Information from industry members indicates that some farmers and millers suffered serious damage. The South African Canegrowers Association put the total cost of the damage at approximately R223 million.
The nature of the damage included soil erosion, waterlogging, infield roads damage, canefields covered by sand, cane washed away by floods, gravel roads swept away, damage to bridges, farmhouses, workshop buildings and dam walls.
Also, both small-scale and large-scale growers were adversely impacted by the civil unrest, which was characterised by destruction and burning of property and infrastructure, violence and looting. With regards to the sugar industry, more than 500 000 tons of cane in KwaZulu-Natal was burnt by arsonists.
In total, 135 growers ranging from small-scale to large scale farmers, had direct cane losses due to the arson in KwaZulu-Natal, with a calculated total direct impact of 135 222 tons of cane not being able to be crushed, valued at R84.4 million.
Do we know how much in terms of value does the sugar industry contribute towards the SA economy? And how many jobs are created by the industry?
At least one million people are dependent on the cane growing and milling activities of the industry. We create 65 000 direct and 270 000 indirect jobs. Operating in deep rural areas of KwaZulu-Natal and Mpumalanga, the industry makes a crucial contribution to the economy.
What are the immediate tasks that need to be addressed by industry leaders and government to ensure that the sector grows?
The sugar industry and other relevant stakeholders are working together in implementing the all-important Sugarcane Value Chain Masterplan to 2030, which was signed in November 2020.
Some of the apex priorities of the master plan are the optimisation of the local market and coming up with clearly defined diversified solutions. This is aimed at promoting a sustainable industry.
Amid the ailing economy of SA, what are the successes that the association can point out?
Prior to the initiation and signing of the aforementioned master plan, the industry faced serious challenges such as sugar imports, dwindling local sales and insufficient tariff. The industry was on the brink of collapse.
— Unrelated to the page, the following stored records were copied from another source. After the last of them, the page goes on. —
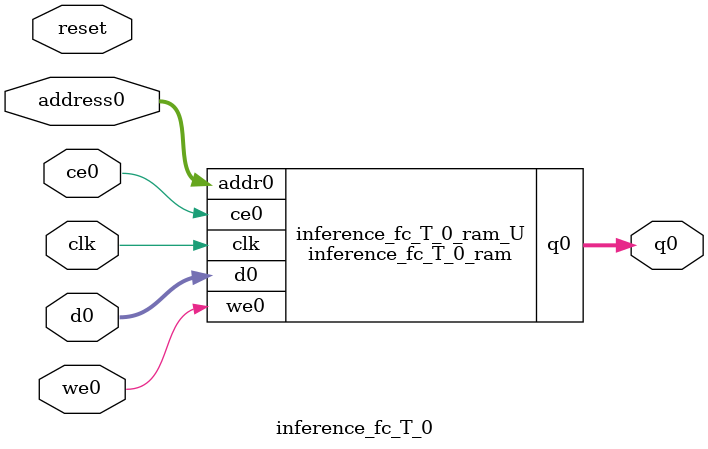
<source format=v>

`timescale 1 ns / 1 ps
module inference_fc_T_0_ram (addr0, ce0, d0, we0, q0,  clk);

parameter DWIDTH = 32;
parameter AWIDTH = 7;
parameter MEM_SIZE = 84;

input[AWIDTH-1:0] addr0;
input ce0;
input[DWIDTH-1:0] d0;
input we0;
output reg[DWIDTH-1:0] q0;
input clk;

(* ram_style = "block" *)reg [DWIDTH-1:0] ram[MEM_SIZE-1:0];




always @(posedge clk)  
begin 
    if (ce0) 
    begin
        if (we0) 
        begin 
            ram[addr0] <= d0; 
            q0 <= d0;
        end 
        else 
            q0 <= ram[addr0];
    end
end


endmodule


`timescale 1 ns / 1 ps
module inference_fc_T_0(
    reset,
    clk,
    address0,
    ce0,
    we0,
    d0,
    q0);

parameter DataWidth = 32'd32;
parameter AddressRange = 32'd84;
parameter AddressWidth = 32'd7;
input reset;
input clk;
input[AddressWidth - 1:0] address0;
input ce0;
input we0;
input[DataWidth - 1:0] d0;
output[DataWidth - 1:0] q0;



inference_fc_T_0_ram inference_fc_T_0_ram_U(
    .clk( clk ),
    .addr0( address0 ),
    .ce0( ce0 ),
    .d0( d0 ),
    .we0( we0 ),
    .q0( q0 ));

endmodule


</source>
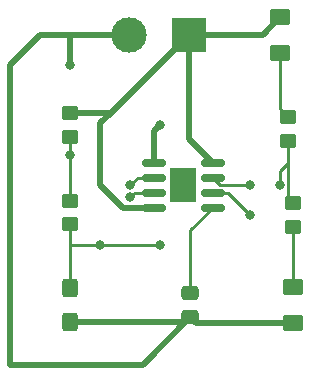
<source format=gbr>
%TF.GenerationSoftware,KiCad,Pcbnew,(6.0.10)*%
%TF.CreationDate,2023-02-17T12:20:43-08:00*%
%TF.ProjectId,Excercise2,45786365-7263-4697-9365-322e6b696361,rev?*%
%TF.SameCoordinates,Original*%
%TF.FileFunction,Copper,L1,Top*%
%TF.FilePolarity,Positive*%
%FSLAX46Y46*%
G04 Gerber Fmt 4.6, Leading zero omitted, Abs format (unit mm)*
G04 Created by KiCad (PCBNEW (6.0.10)) date 2023-02-17 12:20:43*
%MOMM*%
%LPD*%
G01*
G04 APERTURE LIST*
G04 Aperture macros list*
%AMRoundRect*
0 Rectangle with rounded corners*
0 $1 Rounding radius*
0 $2 $3 $4 $5 $6 $7 $8 $9 X,Y pos of 4 corners*
0 Add a 4 corners polygon primitive as box body*
4,1,4,$2,$3,$4,$5,$6,$7,$8,$9,$2,$3,0*
0 Add four circle primitives for the rounded corners*
1,1,$1+$1,$2,$3*
1,1,$1+$1,$4,$5*
1,1,$1+$1,$6,$7*
1,1,$1+$1,$8,$9*
0 Add four rect primitives between the rounded corners*
20,1,$1+$1,$2,$3,$4,$5,0*
20,1,$1+$1,$4,$5,$6,$7,0*
20,1,$1+$1,$6,$7,$8,$9,0*
20,1,$1+$1,$8,$9,$2,$3,0*%
G04 Aperture macros list end*
%TA.AperFunction,SMDPad,CuDef*%
%ADD10RoundRect,0.250001X0.624999X-0.462499X0.624999X0.462499X-0.624999X0.462499X-0.624999X-0.462499X0*%
%TD*%
%TA.AperFunction,SMDPad,CuDef*%
%ADD11RoundRect,0.250000X0.450000X-0.350000X0.450000X0.350000X-0.450000X0.350000X-0.450000X-0.350000X0*%
%TD*%
%TA.AperFunction,SMDPad,CuDef*%
%ADD12RoundRect,0.150000X-0.825000X-0.150000X0.825000X-0.150000X0.825000X0.150000X-0.825000X0.150000X0*%
%TD*%
%TA.AperFunction,SMDPad,CuDef*%
%ADD13R,2.290000X3.000000*%
%TD*%
%TA.AperFunction,SMDPad,CuDef*%
%ADD14RoundRect,0.250000X-0.425000X0.537500X-0.425000X-0.537500X0.425000X-0.537500X0.425000X0.537500X0*%
%TD*%
%TA.AperFunction,ComponentPad*%
%ADD15R,3.000000X3.000000*%
%TD*%
%TA.AperFunction,ComponentPad*%
%ADD16C,3.000000*%
%TD*%
%TA.AperFunction,SMDPad,CuDef*%
%ADD17RoundRect,0.250000X-0.475000X0.337500X-0.475000X-0.337500X0.475000X-0.337500X0.475000X0.337500X0*%
%TD*%
%TA.AperFunction,ViaPad*%
%ADD18C,0.800000*%
%TD*%
%TA.AperFunction,Conductor*%
%ADD19C,0.254000*%
%TD*%
%TA.AperFunction,Conductor*%
%ADD20C,0.508000*%
%TD*%
G04 APERTURE END LIST*
D10*
%TO.P,D1,1,K*%
%TO.N,Net-(D1-Pad1)*%
X160020000Y-62447500D03*
%TO.P,D1,2,A*%
%TO.N,+9V*%
X160020000Y-59472500D03*
%TD*%
D11*
%TO.P,R2,1*%
%TO.N,/pin_2*%
X142240000Y-76972936D03*
%TO.P,R2,2*%
%TO.N,/pin_7*%
X142240000Y-74972936D03*
%TD*%
D12*
%TO.P,U1,1,GND*%
%TO.N,GND*%
X149335000Y-71755000D03*
%TO.P,U1,2,TR*%
%TO.N,/pin_2*%
X149335000Y-73025000D03*
%TO.P,U1,3,Q*%
%TO.N,/pin_3*%
X149335000Y-74295000D03*
%TO.P,U1,4,R*%
%TO.N,+9V*%
X149335000Y-75565000D03*
%TO.P,U1,5,CV*%
%TO.N,Net-(C2-Pad1)*%
X154285000Y-75565000D03*
%TO.P,U1,6,THR*%
%TO.N,/pin_2*%
X154285000Y-74295000D03*
%TO.P,U1,7,DIS*%
%TO.N,/pin_7*%
X154285000Y-73025000D03*
%TO.P,U1,8,VCC*%
%TO.N,+9V*%
X154285000Y-71755000D03*
D13*
%TO.P,U1,9*%
%TO.N,N/C*%
X151810000Y-73660000D03*
%TD*%
D14*
%TO.P,C1,1*%
%TO.N,/pin_2*%
X142240000Y-82382500D03*
%TO.P,C1,2*%
%TO.N,GND*%
X142240000Y-85257500D03*
%TD*%
D15*
%TO.P,J1,1,Pin_1*%
%TO.N,+9V*%
X152270000Y-60960000D03*
D16*
%TO.P,J1,2,Pin_2*%
%TO.N,GND*%
X147190000Y-60960000D03*
%TD*%
D11*
%TO.P,R4,1*%
%TO.N,Net-(D2-Pad2)*%
X161072500Y-77200000D03*
%TO.P,R4,2*%
%TO.N,/pin_3*%
X161072500Y-75200000D03*
%TD*%
D17*
%TO.P,C2,1*%
%TO.N,Net-(C2-Pad1)*%
X152400000Y-82782500D03*
%TO.P,C2,2*%
%TO.N,GND*%
X152400000Y-84857500D03*
%TD*%
D11*
%TO.P,R3,1*%
%TO.N,/pin_3*%
X160697500Y-69892936D03*
%TO.P,R3,2*%
%TO.N,Net-(D1-Pad1)*%
X160697500Y-67892936D03*
%TD*%
%TO.P,R1,1*%
%TO.N,/pin_7*%
X142240000Y-69580000D03*
%TO.P,R1,2*%
%TO.N,+9V*%
X142240000Y-67580000D03*
%TD*%
D10*
%TO.P,D2,1,K*%
%TO.N,GND*%
X161072500Y-85307500D03*
%TO.P,D2,2,A*%
%TO.N,Net-(D2-Pad2)*%
X161072500Y-82332500D03*
%TD*%
D18*
%TO.N,/pin_2*%
X147320000Y-73660000D03*
X144780000Y-78740000D03*
X157480000Y-76200000D03*
X149860000Y-78740000D03*
%TO.N,GND*%
X142240000Y-63500000D03*
X149860000Y-68580000D03*
%TO.N,/pin_7*%
X142240000Y-71120000D03*
X157480000Y-73660000D03*
%TO.N,/pin_3*%
X160020000Y-73660000D03*
X147320000Y-74711500D03*
%TD*%
D19*
%TO.N,/pin_2*%
X154285000Y-74295000D02*
X155575000Y-74295000D01*
X142240000Y-76972936D02*
X142240000Y-78740000D01*
X142240000Y-78740000D02*
X142240000Y-82382500D01*
X149860000Y-78740000D02*
X144780000Y-78740000D01*
X147955000Y-73025000D02*
X147320000Y-73660000D01*
X149335000Y-73025000D02*
X147955000Y-73025000D01*
X155575000Y-74295000D02*
X157480000Y-76200000D01*
X144780000Y-78740000D02*
X142240000Y-78740000D01*
D20*
%TO.N,GND*%
X152000000Y-85257500D02*
X142240000Y-85257500D01*
D19*
X142240000Y-85257500D02*
X142640000Y-84857500D01*
D20*
X148357500Y-88900000D02*
X152400000Y-84857500D01*
X152850000Y-85307500D02*
X152400000Y-84857500D01*
X161072500Y-85307500D02*
X152850000Y-85307500D01*
X142240000Y-60960000D02*
X139700000Y-60960000D01*
X139700000Y-60960000D02*
X137160000Y-63500000D01*
X142240000Y-63500000D02*
X142240000Y-60960000D01*
X137160000Y-88900000D02*
X148357500Y-88900000D01*
X147190000Y-60960000D02*
X142240000Y-60960000D01*
X149335000Y-69105000D02*
X149860000Y-68580000D01*
X137160000Y-63500000D02*
X137160000Y-88900000D01*
X149335000Y-71755000D02*
X149335000Y-69105000D01*
X152400000Y-84857500D02*
X152000000Y-85257500D01*
D19*
%TO.N,Net-(C2-Pad1)*%
X154285000Y-75565000D02*
X152400000Y-77450000D01*
X152400000Y-77450000D02*
X152400000Y-82782500D01*
%TO.N,Net-(D1-Pad1)*%
X160020000Y-67215436D02*
X160697500Y-67892936D01*
X160020000Y-62447500D02*
X160020000Y-67215436D01*
D20*
%TO.N,+9V*%
X152270000Y-60960000D02*
X145650000Y-67580000D01*
X144780000Y-68450000D02*
X145650000Y-67580000D01*
X144780000Y-73660000D02*
X144780000Y-68450000D01*
X154285000Y-71755000D02*
X152270000Y-69740000D01*
X158532500Y-60960000D02*
X160020000Y-59472500D01*
X152270000Y-60960000D02*
X158532500Y-60960000D01*
X146685000Y-75565000D02*
X144780000Y-73660000D01*
X145650000Y-67580000D02*
X142240000Y-67580000D01*
X152270000Y-69740000D02*
X152270000Y-60960000D01*
X147906000Y-65324000D02*
X152270000Y-60960000D01*
X149335000Y-75565000D02*
X146685000Y-75565000D01*
D19*
%TO.N,Net-(D2-Pad2)*%
X161072500Y-77200000D02*
X161072500Y-82332500D01*
%TO.N,/pin_7*%
X142240000Y-74972936D02*
X142240000Y-71120000D01*
X142240000Y-71120000D02*
X142240000Y-69580000D01*
X154285000Y-73025000D02*
X154920000Y-73660000D01*
X154920000Y-73660000D02*
X157480000Y-73660000D01*
%TO.N,/pin_3*%
X160697500Y-74825000D02*
X161072500Y-75200000D01*
X149335000Y-74295000D02*
X147736500Y-74295000D01*
X160697500Y-69892936D02*
X160697500Y-71797500D01*
X160020000Y-72475000D02*
X160697500Y-71797500D01*
X160697500Y-71797500D02*
X160697500Y-74825000D01*
X160020000Y-73660000D02*
X160020000Y-72475000D01*
X147736500Y-74295000D02*
X147320000Y-74711500D01*
%TD*%
M02*

</source>
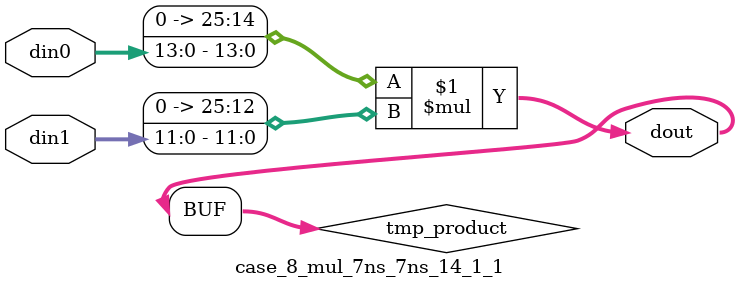
<source format=v>

`timescale 1 ns / 1 ps

 (* use_dsp = "no" *)  module case_8_mul_7ns_7ns_14_1_1(din0, din1, dout);
parameter ID = 1;
parameter NUM_STAGE = 0;
parameter din0_WIDTH = 14;
parameter din1_WIDTH = 12;
parameter dout_WIDTH = 26;

input [din0_WIDTH - 1 : 0] din0; 
input [din1_WIDTH - 1 : 0] din1; 
output [dout_WIDTH - 1 : 0] dout;

wire signed [dout_WIDTH - 1 : 0] tmp_product;
























assign tmp_product = $signed({1'b0, din0}) * $signed({1'b0, din1});











assign dout = tmp_product;





















endmodule

</source>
However, since the implementation of the master plan the industry has made some progress toward recovery.
While further urgent work is required to remove the industry from the “intensive care unit”, the master plan has created a platform that serves the aligned stakeholders towards the common goals of the local economy.
What is the future outlook and plans for the reminder of the year?
The future looks promising. All stakeholders need to remain committed to the master plan to ensure a thriving sugar industry.